• **What to do**: Word for word, write out all the entries below, omitting every picture.

Stored items from a collection

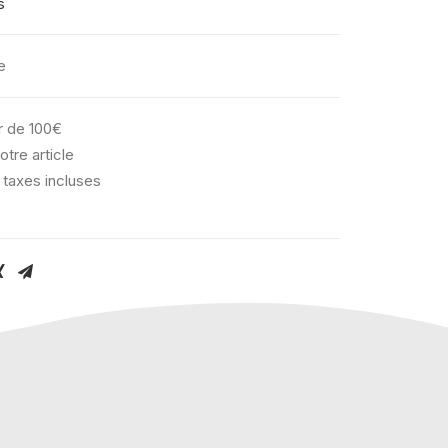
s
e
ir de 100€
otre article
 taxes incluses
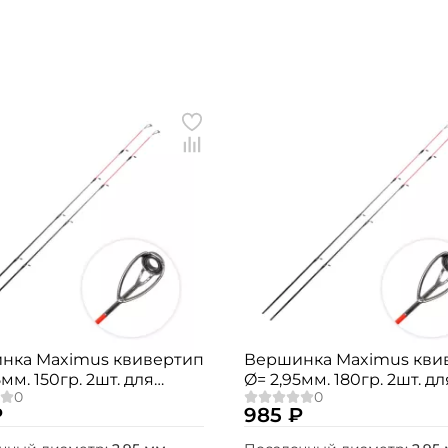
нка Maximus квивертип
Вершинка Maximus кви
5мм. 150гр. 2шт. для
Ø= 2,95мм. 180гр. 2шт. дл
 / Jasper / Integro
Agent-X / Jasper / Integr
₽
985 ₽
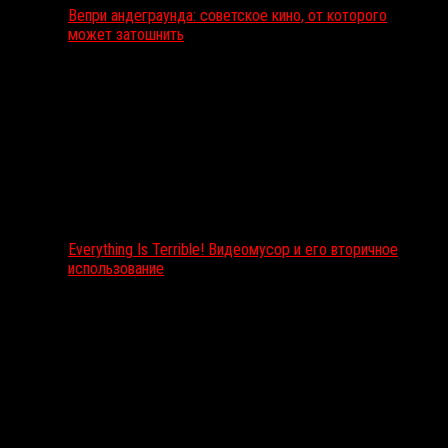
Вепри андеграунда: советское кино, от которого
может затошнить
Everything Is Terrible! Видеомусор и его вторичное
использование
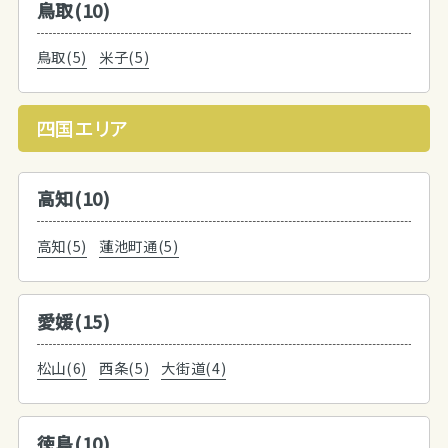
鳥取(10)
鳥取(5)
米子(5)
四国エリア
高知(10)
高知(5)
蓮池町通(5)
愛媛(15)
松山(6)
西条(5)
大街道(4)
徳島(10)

• **Response for this exercise**:
s
e
ir de 100€
otre article
 taxes incluses
нка Maximus квивертип
Вершинка Maximus кви
5мм. 150гр. 2шт. для
Ø= 2,95мм. 180гр. 2шт. дл
 / Jasper / Integro
Agent-X / Jasper / Integr
₽
985 ₽
Вепри андеграунда: советское кино, от которого
может затошнить
Everything Is Terrible! Видеомусор и его вторичное
использование
鳥取(10)
鳥取(5)
米子(5)
四国エリア
高知(10)
高知(5)
蓮池町通(5)
愛媛(15)
松山(6)
西条(5)
大街道(4)
徳島(10)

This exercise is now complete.